PROMPT — Skip all lines in the entries below that come before the one containing "Hvordan har Gear4music klart". Repeat that line and the rest exactly.

□ □ □

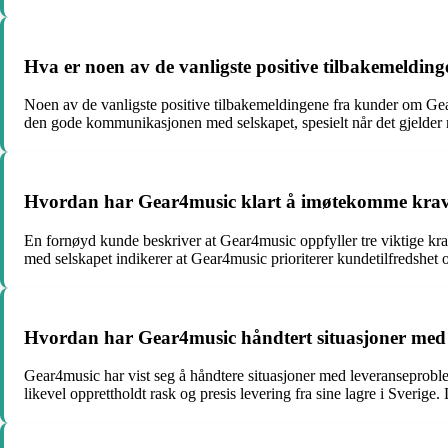
Hva er noen av de vanligste positive tilbakemeldi
Noen av de vanligste positive tilbakemeldingene fra kunder om Gear
den gode kommunikasjonen med selskapet, spesielt når det gjelder re
Hvordan har Gear4music klart å imøtekomme kraven
En fornøyd kunde beskriver at Gear4music oppfyller tre viktige kra
med selskapet indikerer at Gear4music prioriterer kundetilfredshet
Hvordan har Gear4music håndtert situasjoner med 
Gear4music har vist seg å håndtere situasjoner med leveranseproble
likevel opprettholdt rask og presis levering fra sine lagre i Sverige.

□ □ □

OUTPUT OF THE EXERCISE —
Hvordan har Gear4music klart å imøtekomme kraven
En fornøyd kunde beskriver at Gear4music oppfyller tre viktige kra
med selskapet indikerer at Gear4music prioriterer kundetilfredshet
Hvordan har Gear4music håndtert situasjoner med 
Gear4music har vist seg å håndtere situasjoner med leveranseproble
likevel opprettholdt rask og presis levering fra sine lagre i Sverige.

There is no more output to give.